El episodio con la niña objeto –calificada así por el hermano y los hombres de la ley– parece ser un intento fallido de parte de Quentin de rehacer el “salvataje” que no pudo lograr para su propia hermana, Caddy, que cayó en desgracia al “perderse” en la promiscuidad. (Es cuestión aparte si Caddy realmente “necesitaba” aquella ayuda fraternal, pues cayó pero cayó también sobre sus propios pies, siguió para adelante, y de manera capaz, como cualquier héroe común.)
La voz del padre y de la hermana resuenan en la cabeza del joven Quentin a lo largo del día narrado en el capítulo: el honor femenino (la virginidad, el buen nombre, la estabilidad en el hogar) es algo que inventó el hombre. No tiene importancia, salvo por lo que quiere el hombre hacer con ella. Quentin encuentra por accidente a la niña italiana, solitaria, pobre, “negra, amistosa, e inescrutable”. Le da comida, quiere dar con su casa, y enfrenta al final un hermano que la reclama como propia. En todos estos movimientos reconocemos la lógica del señor Compson padre, que la mente de Quentin repite como una letanía. Eso está claro. Entonces la pregunta interesante es otra: ¿qué con la niña? ¿La niña que supuestamente no es más que propiedad del otro, qué hace por su cuenta? Veamos: es una chiquita perdida, aparentemente sin lengua (eso luego se revela como una decisión propia, verdaderamente propia, de ella), es pobre y desplazada, fuera de su casa y lejos de su entorno. Es lo que es. Pero, como en el caso de Caddy –que es promiscua y queda sin casa, sin nombre, y sin “honor”– la pregunta más interesante o la que llevaría a algún descubrimiento nuevo, no es ¿qué es? sino, ¿qué hace?

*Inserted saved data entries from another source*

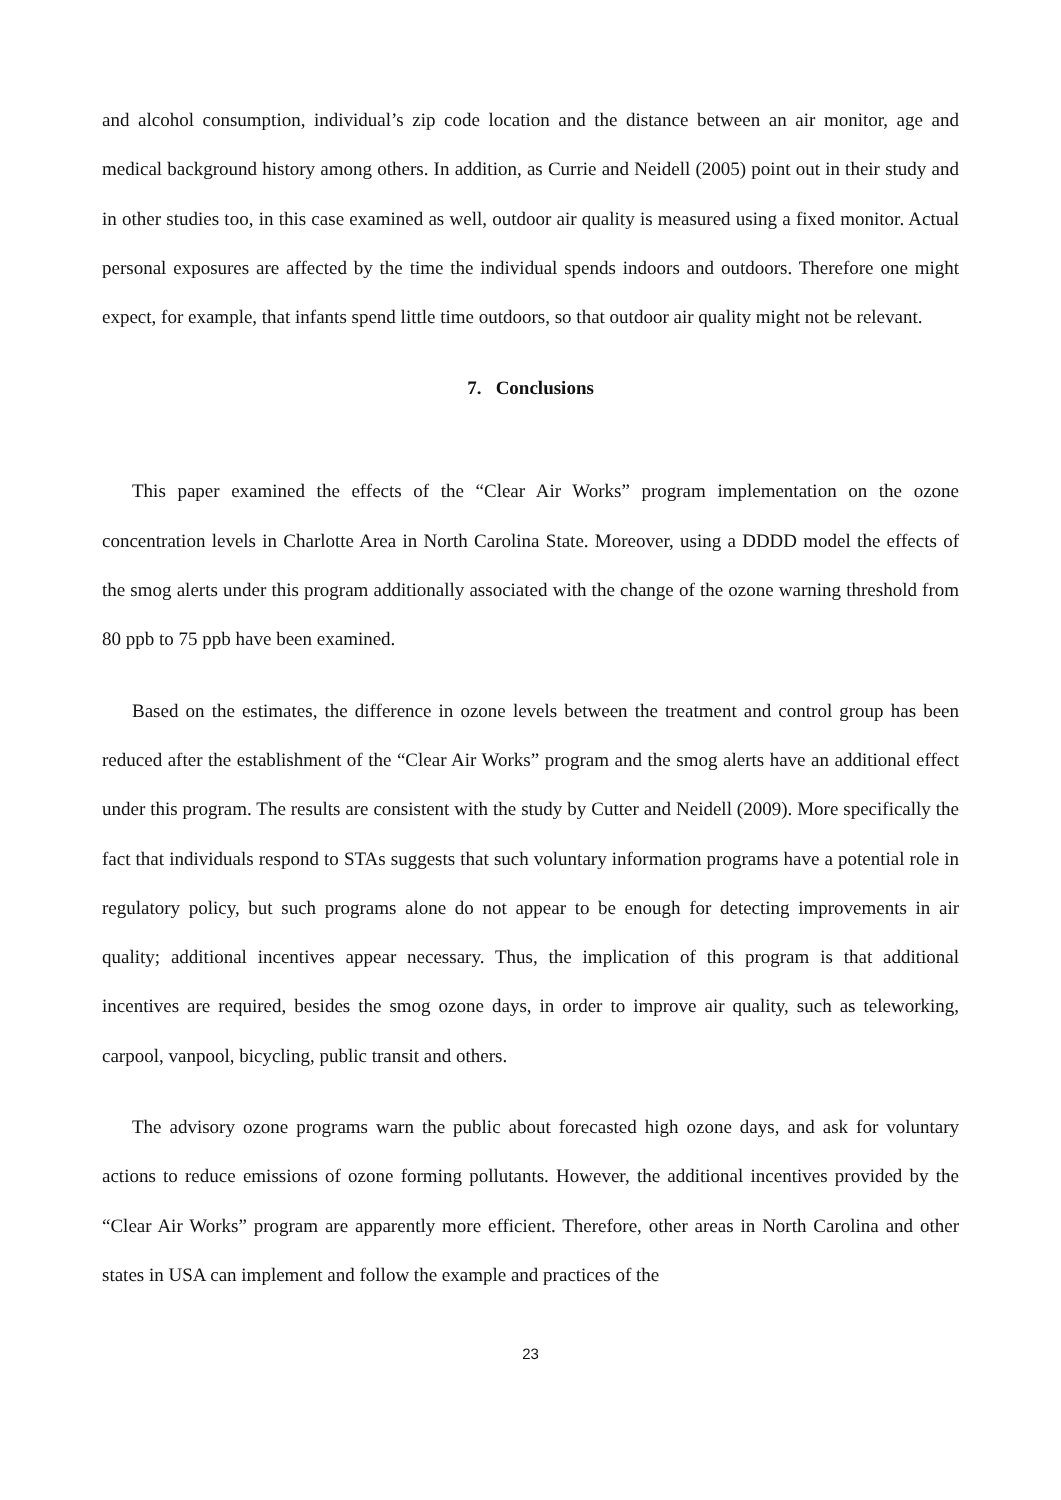and alcohol consumption, individual’s zip code location and the distance between an air monitor, age and medical background history among others. In addition, as Currie and Neidell (2005) point out in their study and in other studies too, in this case examined as well, outdoor air quality is measured using a fixed monitor. Actual personal exposures are affected by the time the individual spends indoors and outdoors. Therefore one might expect, for example, that infants spend little time outdoors, so that outdoor air quality might not be relevant.
7. Conclusions
This paper examined the effects of the “Clear Air Works” program implementation on the ozone concentration levels in Charlotte Area in North Carolina State. Moreover, using a DDDD model the effects of the smog alerts under this program additionally associated with the change of the ozone warning threshold from 80 ppb to 75 ppb have been examined.
Based on the estimates, the difference in ozone levels between the treatment and control group has been reduced after the establishment of the “Clear Air Works” program and the smog alerts have an additional effect under this program. The results are consistent with the study by Cutter and Neidell (2009). More specifically the fact that individuals respond to STAs suggests that such voluntary information programs have a potential role in regulatory policy, but such programs alone do not appear to be enough for detecting improvements in air quality; additional incentives appear necessary. Thus, the implication of this program is that additional incentives are required, besides the smog ozone days, in order to improve air quality, such as teleworking, carpool, vanpool, bicycling, public transit and others.
The advisory ozone programs warn the public about forecasted high ozone days, and ask for voluntary actions to reduce emissions of ozone forming pollutants. However, the additional incentives provided by the “Clear Air Works” program are apparently more efficient. Therefore, other areas in North Carolina and other states in USA can implement and follow the example and practices of the
23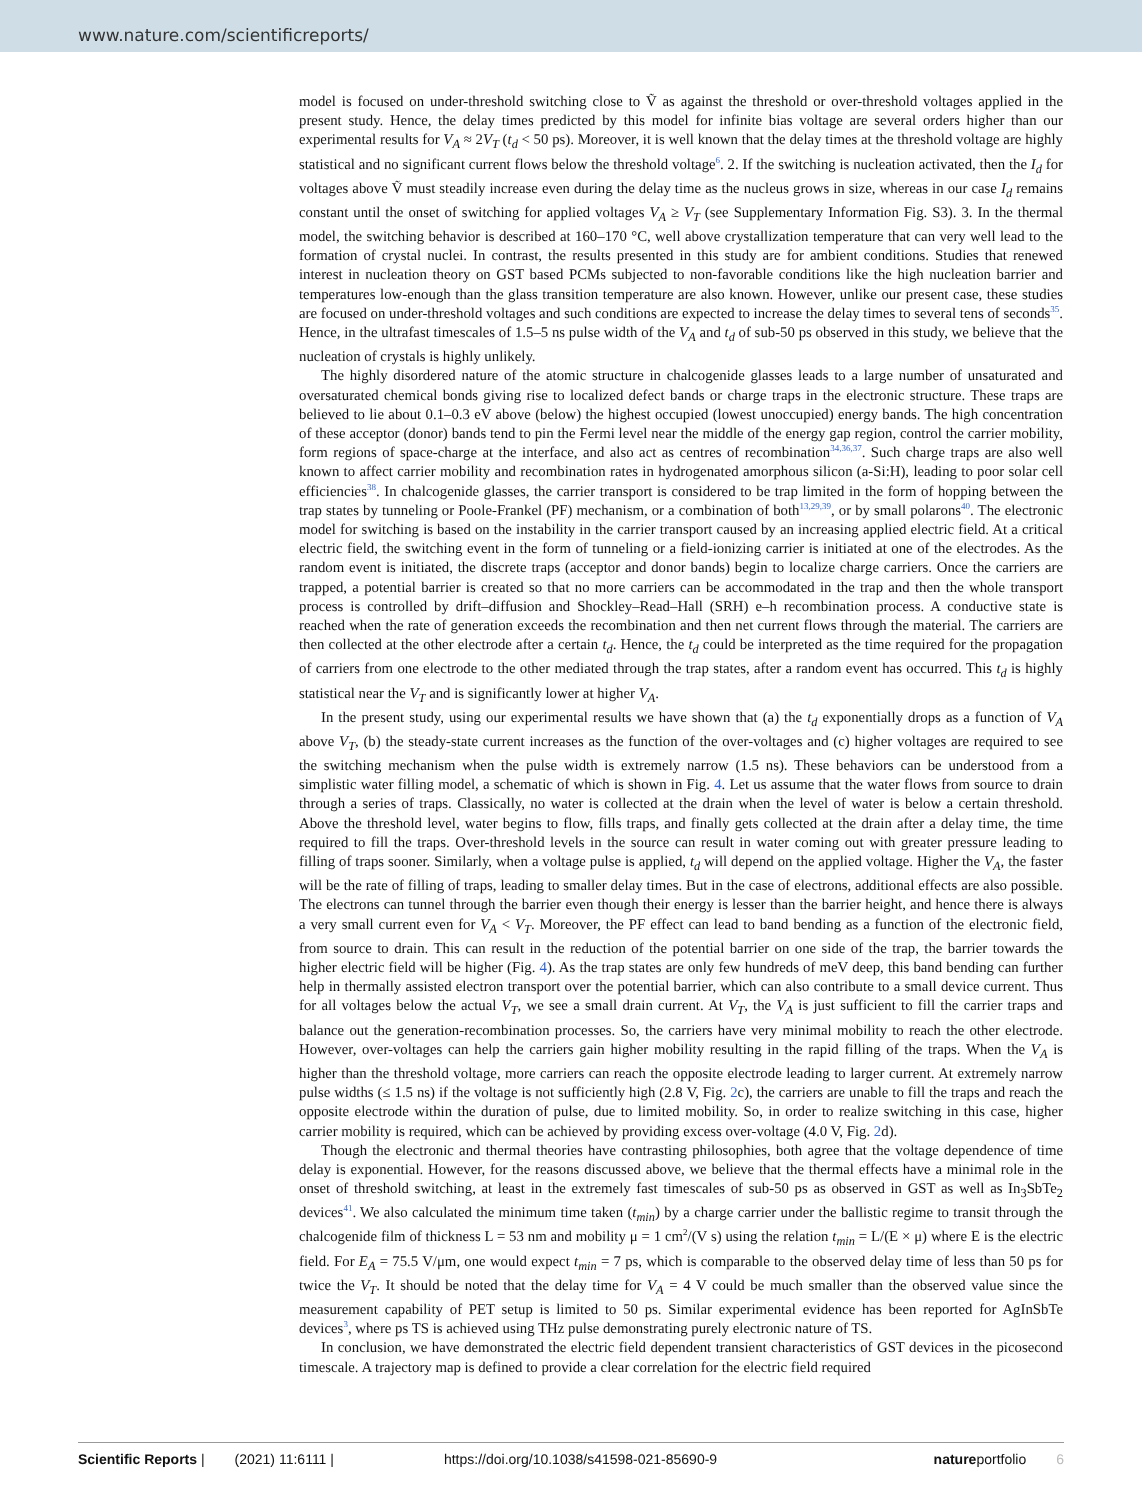www.nature.com/scientificreports/
model is focused on under-threshold switching close to Ṽ as against the threshold or over-threshold voltages applied in the present study. Hence, the delay times predicted by this model for infinite bias voltage are several orders higher than our experimental results for V<sub>A</sub> ≈ 2V<sub>T</sub> (t<sub>d</sub> < 50 ps). Moreover, it is well known that the delay times at the threshold voltage are highly statistical and no significant current flows below the threshold voltage<sup>6</sup>. 2. If the switching is nucleation activated, then the I<sub>d</sub> for voltages above Ṽ must steadily increase even during the delay time as the nucleus grows in size, whereas in our case I<sub>d</sub> remains constant until the onset of switching for applied voltages V<sub>A</sub> ≥ V<sub>T</sub> (see Supplementary Information Fig. S3). 3. In the thermal model, the switching behavior is described at 160–170 °C, well above crystallization temperature that can very well lead to the formation of crystal nuclei. In contrast, the results presented in this study are for ambient conditions. Studies that renewed interest in nucleation theory on GST based PCMs subjected to non-favorable conditions like the high nucleation barrier and temperatures low-enough than the glass transition temperature are also known. However, unlike our present case, these studies are focused on under-threshold voltages and such conditions are expected to increase the delay times to several tens of seconds<sup>35</sup>. Hence, in the ultrafast timescales of 1.5–5 ns pulse width of the V<sub>A</sub> and t<sub>d</sub> of sub-50 ps observed in this study, we believe that the nucleation of crystals is highly unlikely.
The highly disordered nature of the atomic structure in chalcogenide glasses leads to a large number of unsaturated and oversaturated chemical bonds giving rise to localized defect bands or charge traps in the electronic structure. These traps are believed to lie about 0.1–0.3 eV above (below) the highest occupied (lowest unoccupied) energy bands. The high concentration of these acceptor (donor) bands tend to pin the Fermi level near the middle of the energy gap region, control the carrier mobility, form regions of space-charge at the interface, and also act as centres of recombination<sup>34,36,37</sup>. Such charge traps are also well known to affect carrier mobility and recombination rates in hydrogenated amorphous silicon (a-Si:H), leading to poor solar cell efficiencies<sup>38</sup>. In chalcogenide glasses, the carrier transport is considered to be trap limited in the form of hopping between the trap states by tunneling or Poole-Frankel (PF) mechanism, or a combination of both<sup>13,29,39</sup>, or by small polarons<sup>40</sup>. The electronic model for switching is based on the instability in the carrier transport caused by an increasing applied electric field. At a critical electric field, the switching event in the form of tunneling or a field-ionizing carrier is initiated at one of the electrodes. As the random event is initiated, the discrete traps (acceptor and donor bands) begin to localize charge carriers. Once the carriers are trapped, a potential barrier is created so that no more carriers can be accommodated in the trap and then the whole transport process is controlled by drift–diffusion and Shockley–Read–Hall (SRH) e–h recombination process. A conductive state is reached when the rate of generation exceeds the recombination and then net current flows through the material. The carriers are then collected at the other electrode after a certain t<sub>d</sub>. Hence, the t<sub>d</sub> could be interpreted as the time required for the propagation of carriers from one electrode to the other mediated through the trap states, after a random event has occurred. This t<sub>d</sub> is highly statistical near the V<sub>T</sub> and is significantly lower at higher V<sub>A</sub>.
In the present study, using our experimental results we have shown that (a) the t<sub>d</sub> exponentially drops as a function of V<sub>A</sub> above V<sub>T</sub>, (b) the steady-state current increases as the function of the over-voltages and (c) higher voltages are required to see the switching mechanism when the pulse width is extremely narrow (1.5 ns). These behaviors can be understood from a simplistic water filling model, a schematic of which is shown in Fig. 4. Let us assume that the water flows from source to drain through a series of traps. Classically, no water is collected at the drain when the level of water is below a certain threshold. Above the threshold level, water begins to flow, fills traps, and finally gets collected at the drain after a delay time, the time required to fill the traps. Over-threshold levels in the source can result in water coming out with greater pressure leading to filling of traps sooner. Similarly, when a voltage pulse is applied, t<sub>d</sub> will depend on the applied voltage. Higher the V<sub>A</sub>, the faster will be the rate of filling of traps, leading to smaller delay times. But in the case of electrons, additional effects are also possible. The electrons can tunnel through the barrier even though their energy is lesser than the barrier height, and hence there is always a very small current even for V<sub>A</sub> < V<sub>T</sub>. Moreover, the PF effect can lead to band bending as a function of the electronic field, from source to drain. This can result in the reduction of the potential barrier on one side of the trap, the barrier towards the higher electric field will be higher (Fig. 4). As the trap states are only few hundreds of meV deep, this band bending can further help in thermally assisted electron transport over the potential barrier, which can also contribute to a small device current. Thus for all voltages below the actual V<sub>T</sub>, we see a small drain current. At V<sub>T</sub>, the V<sub>A</sub> is just sufficient to fill the carrier traps and balance out the generation-recombination processes. So, the carriers have very minimal mobility to reach the other electrode. However, over-voltages can help the carriers gain higher mobility resulting in the rapid filling of the traps. When the V<sub>A</sub> is higher than the threshold voltage, more carriers can reach the opposite electrode leading to larger current. At extremely narrow pulse widths (≤ 1.5 ns) if the voltage is not sufficiently high (2.8 V, Fig. 2c), the carriers are unable to fill the traps and reach the opposite electrode within the duration of pulse, due to limited mobility. So, in order to realize switching in this case, higher carrier mobility is required, which can be achieved by providing excess over-voltage (4.0 V, Fig. 2d).
Though the electronic and thermal theories have contrasting philosophies, both agree that the voltage dependence of time delay is exponential. However, for the reasons discussed above, we believe that the thermal effects have a minimal role in the onset of threshold switching, at least in the extremely fast timescales of sub-50 ps as observed in GST as well as In<sub>3</sub>SbTe<sub>2</sub> devices<sup>41</sup>. We also calculated the minimum time taken (t<sub>min</sub>) by a charge carrier under the ballistic regime to transit through the chalcogenide film of thickness L = 53 nm and mobility μ = 1 cm<sup>2</sup>/(V s) using the relation t<sub>min</sub> = L/(E × μ) where E is the electric field. For E<sub>A</sub> = 75.5 V/μm, one would expect t<sub>min</sub> = 7 ps, which is comparable to the observed delay time of less than 50 ps for twice the V<sub>T</sub>. It should be noted that the delay time for V<sub>A</sub> = 4 V could be much smaller than the observed value since the measurement capability of PET setup is limited to 50 ps. Similar experimental evidence has been reported for AgInSbTe devices<sup>3</sup>, where ps TS is achieved using THz pulse demonstrating purely electronic nature of TS.
In conclusion, we have demonstrated the electric field dependent transient characteristics of GST devices in the picosecond timescale. A trajectory map is defined to provide a clear correlation for the electric field required
Scientific Reports | (2021) 11:6111 | https://doi.org/10.1038/s41598-021-85690-9 natureportfolio 6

La niña mira. Y no sólo mira, elige. Espera y elige. Tiene la moneda húmeda y sucia en la mano, y es suya la moneda, la entrega para comprar el pan elegido. La niña observa (con su mirada “negra e inescrutable y amistosa”) el accionar de los otros, y guarda su verdad para una ocasión que aun está por darse. ¿Víctima? Al contrario. Porque no se trata ni de víctima ni de lo opuesto, el victimario. Sino que –como la taza inclinada de Hume, como Saturno que esconde su luna fecunda, como el mago detrás de la cortina– la niña es un guiño: se la ve como ceguera, como incapacidad, como pérdida. Pero ella hace, cuando no la ves. O, a ver, fíjese de nuevo, a ver: ¿qué hace la niña?